(Stored data)
====

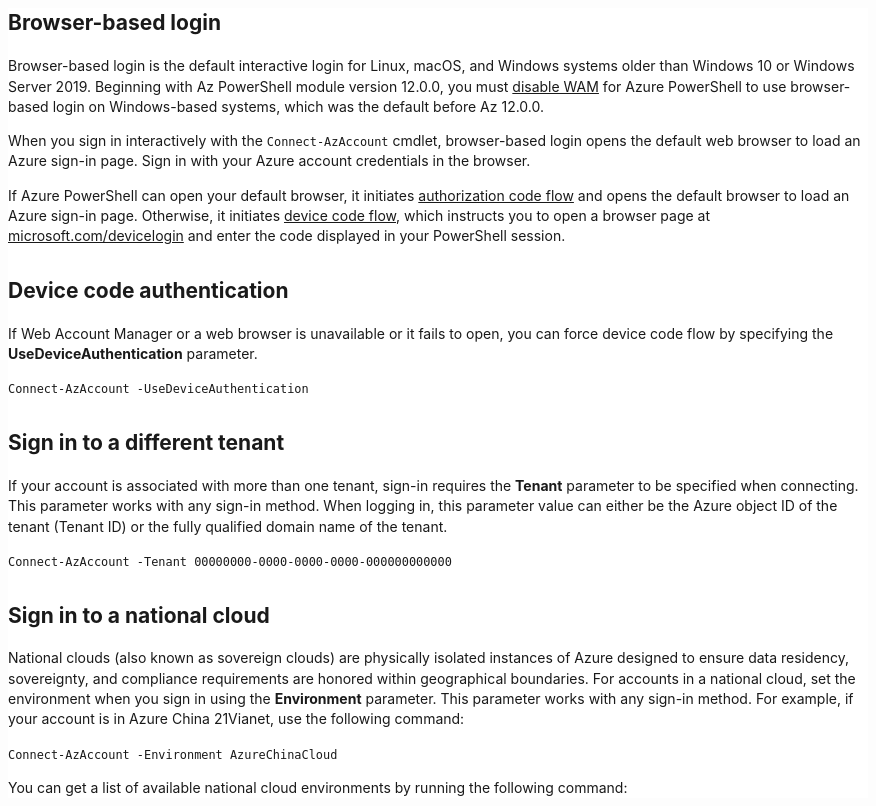 ## Browser-based login

Browser-based login is the default interactive login for Linux, macOS, and Windows systems older
than Windows 10 or Windows Server 2019. Beginning with Az PowerShell module version 12.0.0, you must
[disable WAM](#disable-wam) for Azure PowerShell to use browser-based login on Windows-based
systems, which was the default before Az 12.0.0.

When you sign in interactively with the `Connect-AzAccount` cmdlet, browser-based login opens the
default web browser to load an Azure sign-in page. Sign in with your Azure account credentials in
the browser.

If Azure PowerShell can open your default browser, it initiates
[authorization code flow][authorization-code-flow] and opens the default browser to load an Azure
sign-in page. Otherwise, it initiates [device code flow][device-code-flow], which instructs you to
open a browser page at [microsoft.com/devicelogin][ms-devicelogin] and enter the code displayed in
your PowerShell session.

## Device code authentication

If Web Account Manager or a web browser is unavailable or it fails to open, you can force device
code flow by specifying the **UseDeviceAuthentication** parameter.

```azurepowershell
Connect-AzAccount -UseDeviceAuthentication
```

## Sign in to a different tenant

If your account is associated with more than one tenant, sign-in requires the **Tenant** parameter
to be specified when connecting. This parameter works with any sign-in method. When logging in, this
parameter value can either be the Azure object ID of the tenant (Tenant ID) or the fully qualified
domain name of the tenant.

```azurepowershell
Connect-AzAccount -Tenant 00000000-0000-0000-0000-000000000000
```

## Sign in to a national cloud

National clouds (also known as sovereign clouds) are physically isolated instances of Azure designed
to ensure data residency, sovereignty, and compliance requirements are honored within geographical
boundaries. For accounts in a national cloud, set the environment when you sign in using the
**Environment** parameter. This parameter works with any sign-in method. For example, if your
account is in Azure China 21Vianet, use the following command:

```azurepowershell
Connect-AzAccount -Environment AzureChinaCloud
```

You can get a list of available national cloud environments by running the following command:


[install-azps]: /powershell/azure/install-azure-powershell
[context-persistence]: context-persistence.md
[authorization-code-flow]: /entra/identity-platform/v2-oauth2-auth-code-flow
[device-code-flow]: /entra/identity-platform/v2-oauth2-device-code
[ms-devicelogin]: https://microsoft.com/devicelogin
[connect-azaccount]: /powershell/module/az.accounts/connect-azaccount
[set-azcontext]: /powershell/module/az.accounts/set-azcontext
[select-azcontext]: /powershell/module/az.accounts/select-azcontext
[token-protection]: /entra/identity/conditional-access/concept-token-protection
[update-azconfig]: /powershell/module/az.accounts/update-azconfig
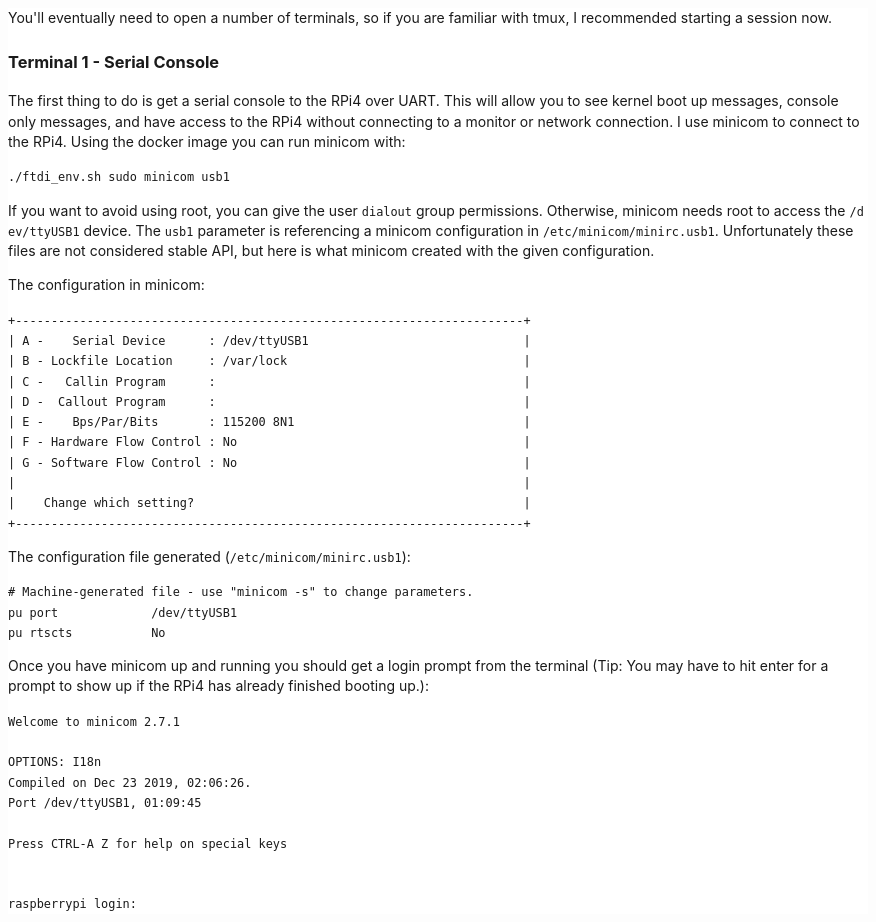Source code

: You'll eventually need to open a number of terminals, so if you are familiar with tmux, I recommended starting a session now.

### Terminal 1 - Serial Console

The first thing to do is get a serial console to the RPi4 over UART. This will allow you to see kernel boot up messages, console only messages, and have access to the RPi4 without connecting to a monitor or network connection. I use minicom to connect to the RPi4. Using the docker image you can run minicom with:

```sh
./ftdi_env.sh sudo minicom usb1
```

If you want to avoid using root, you can give the user `dialout` group permissions. Otherwise, minicom needs root to access the `/dev/ttyUSB1` device. The `usb1` parameter is referencing a minicom configuration in `/etc/minicom/minirc.usb1`. Unfortunately these files are not considered stable API, but here is what minicom created with the given configuration.

The configuration in minicom:

```text
+-----------------------------------------------------------------------+
| A -    Serial Device      : /dev/ttyUSB1                              |
| B - Lockfile Location     : /var/lock                                 |
| C -   Callin Program      :                                           |
| D -  Callout Program      :                                           |
| E -    Bps/Par/Bits       : 115200 8N1                                |
| F - Hardware Flow Control : No                                        |
| G - Software Flow Control : No                                        |
|                                                                       |
|    Change which setting?                                              |
+-----------------------------------------------------------------------+
```

The configuration file generated (`/etc/minicom/minirc.usb1`):

```text
# Machine-generated file - use "minicom -s" to change parameters.
pu port             /dev/ttyUSB1
pu rtscts           No
```

Once you have minicom up and running you should get a login prompt from the terminal (Tip: You may have to hit enter for a prompt to show up if the RPi4 has already finished booting up.):

```text
Welcome to minicom 2.7.1

OPTIONS: I18n
Compiled on Dec 23 2019, 02:06:26.
Port /dev/ttyUSB1, 01:09:45

Press CTRL-A Z for help on special keys


raspberrypi login:
```
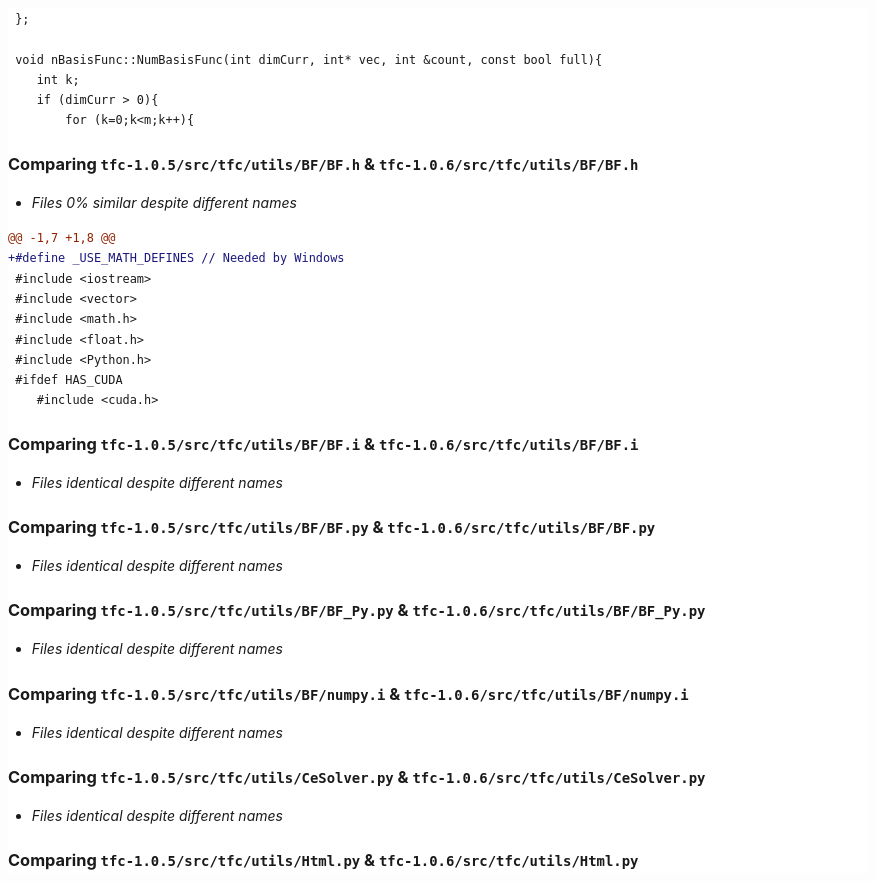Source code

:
```diff
 };
 
 void nBasisFunc::NumBasisFunc(int dimCurr, int* vec, int &count, const bool full){
 	int k;
 	if (dimCurr > 0){
 		for (k=0;k<m;k++){
```

### Comparing `tfc-1.0.5/src/tfc/utils/BF/BF.h` & `tfc-1.0.6/src/tfc/utils/BF/BF.h`

 * *Files 0% similar despite different names*

```diff
@@ -1,7 +1,8 @@
+#define _USE_MATH_DEFINES // Needed by Windows
 #include <iostream>
 #include <vector>
 #include <math.h>
 #include <float.h>
 #include <Python.h>
 #ifdef HAS_CUDA
 	#include <cuda.h>
```

### Comparing `tfc-1.0.5/src/tfc/utils/BF/BF.i` & `tfc-1.0.6/src/tfc/utils/BF/BF.i`

 * *Files identical despite different names*

### Comparing `tfc-1.0.5/src/tfc/utils/BF/BF.py` & `tfc-1.0.6/src/tfc/utils/BF/BF.py`

 * *Files identical despite different names*

### Comparing `tfc-1.0.5/src/tfc/utils/BF/BF_Py.py` & `tfc-1.0.6/src/tfc/utils/BF/BF_Py.py`

 * *Files identical despite different names*

### Comparing `tfc-1.0.5/src/tfc/utils/BF/numpy.i` & `tfc-1.0.6/src/tfc/utils/BF/numpy.i`

 * *Files identical despite different names*

### Comparing `tfc-1.0.5/src/tfc/utils/CeSolver.py` & `tfc-1.0.6/src/tfc/utils/CeSolver.py`

 * *Files identical despite different names*

### Comparing `tfc-1.0.5/src/tfc/utils/Html.py` & `tfc-1.0.6/src/tfc/utils/Html.py`
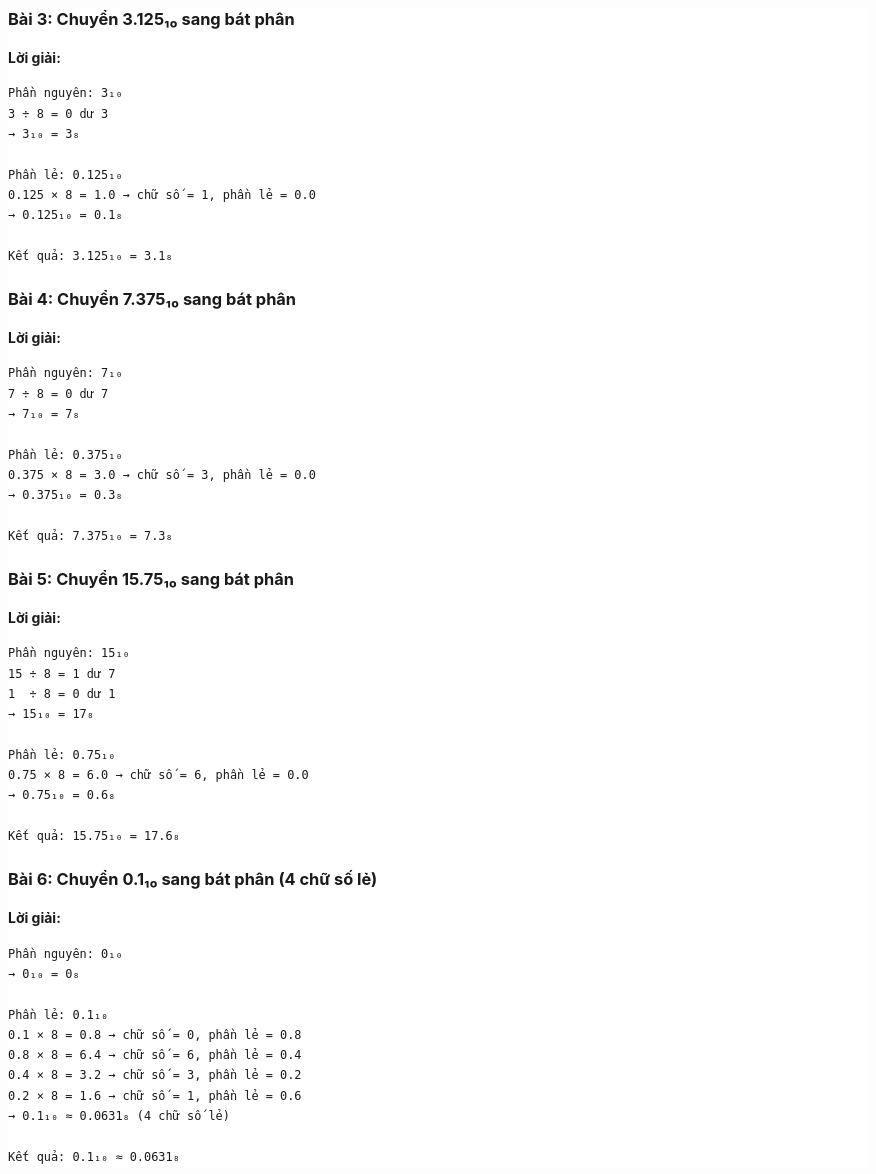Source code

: ### Bài 3: Chuyển 3.125₁₀ sang bát phân

**Lời giải:**
```
Phần nguyên: 3₁₀
3 ÷ 8 = 0 dư 3
→ 3₁₀ = 3₈

Phần lẻ: 0.125₁₀
0.125 × 8 = 1.0 → chữ số = 1, phần lẻ = 0.0
→ 0.125₁₀ = 0.1₈

Kết quả: 3.125₁₀ = 3.1₈
```

### Bài 4: Chuyển 7.375₁₀ sang bát phân

**Lời giải:**
```
Phần nguyên: 7₁₀
7 ÷ 8 = 0 dư 7
→ 7₁₀ = 7₈

Phần lẻ: 0.375₁₀
0.375 × 8 = 3.0 → chữ số = 3, phần lẻ = 0.0
→ 0.375₁₀ = 0.3₈

Kết quả: 7.375₁₀ = 7.3₈
```

### Bài 5: Chuyển 15.75₁₀ sang bát phân

**Lời giải:**
```
Phần nguyên: 15₁₀
15 ÷ 8 = 1 dư 7
1  ÷ 8 = 0 dư 1
→ 15₁₀ = 17₈

Phần lẻ: 0.75₁₀
0.75 × 8 = 6.0 → chữ số = 6, phần lẻ = 0.0
→ 0.75₁₀ = 0.6₈

Kết quả: 15.75₁₀ = 17.6₈
```

### Bài 6: Chuyển 0.1₁₀ sang bát phân (4 chữ số lẻ)

**Lời giải:**
```
Phần nguyên: 0₁₀
→ 0₁₀ = 0₈

Phần lẻ: 0.1₁₀
0.1 × 8 = 0.8 → chữ số = 0, phần lẻ = 0.8
0.8 × 8 = 6.4 → chữ số = 6, phần lẻ = 0.4
0.4 × 8 = 3.2 → chữ số = 3, phần lẻ = 0.2
0.2 × 8 = 1.6 → chữ số = 1, phần lẻ = 0.6
→ 0.1₁₀ ≈ 0.0631₈ (4 chữ số lẻ)

Kết quả: 0.1₁₀ ≈ 0.0631₈
```
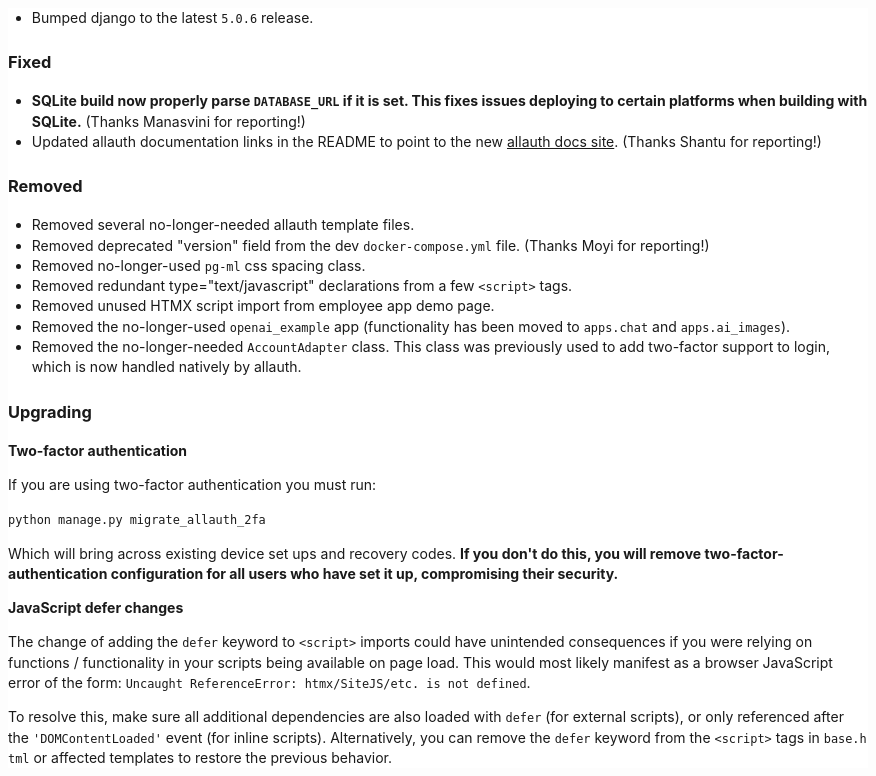 - Bumped django to the latest `5.0.6` release.

### Fixed

- **SQLite build now properly parse `DATABASE_URL` if it is set. This fixes issues deploying to certain platforms
  when building with SQLite.** (Thanks Manasvini for reporting!)
- Updated allauth documentation links in the README to point to the new [allauth docs site](https://docs.allauth.org/).
  (Thanks Shantu for reporting!)

### Removed

- Removed several no-longer-needed allauth template files.
- Removed deprecated "version" field from the dev `docker-compose.yml` file. (Thanks Moyi for reporting!)
- Removed no-longer-used `pg-ml` css spacing class.
- Removed redundant type="text/javascript" declarations from a few `<script>` tags.
- Removed unused HTMX script import from employee app demo page.
- Removed the no-longer-used `openai_example` app (functionality has been moved to `apps.chat` and `apps.ai_images`).
- Removed the no-longer-needed `AccountAdapter` class. This class was previously used to add two-factor support
  to login, which is now handled natively by allauth.

### Upgrading

**Two-factor authentication**

If you are using two-factor authentication you must run:

```
python manage.py migrate_allauth_2fa
```

Which will bring across existing device set ups and recovery codes.
**If you don't do this, you will remove two-factor-authentication configuration for all users who have set it up,
compromising their security.**

**JavaScript defer changes**

The change of adding the `defer` keyword to `<script>` imports could have unintended consequences if you were
relying on functions / functionality in your scripts being available on page load.
This would most likely manifest as a browser JavaScript error of the form:
`Uncaught ReferenceError: htmx/SiteJS/etc. is not defined`.

To resolve this, make sure all additional dependencies are also loaded with `defer` (for external scripts),
or only referenced after the `'DOMContentLoaded'` event (for inline scripts).
Alternatively, you can remove the `defer` keyword from the `<script>` tags in `base.html` or affected templates
to restore the previous behavior.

====

### What you should do
Write out again exactly the lines from the start of the data above through the line containing "When you sign in interactively", inclusive, excluding any pictures.

### Response box
 ## Browser-based login

Browser-based login is the default interactive login for Linux, macOS, and Windows systems older
than Windows 10 or Windows Server 2019. Beginning with Az PowerShell module version 12.0.0, you must
[disable WAM](#disable-wam) for Azure PowerShell to use browser-based login on Windows-based
systems, which was the default before Az 12.0.0.

When you sign in interactively with the `Connect-AzAccount` cmdlet, browser-based login opens the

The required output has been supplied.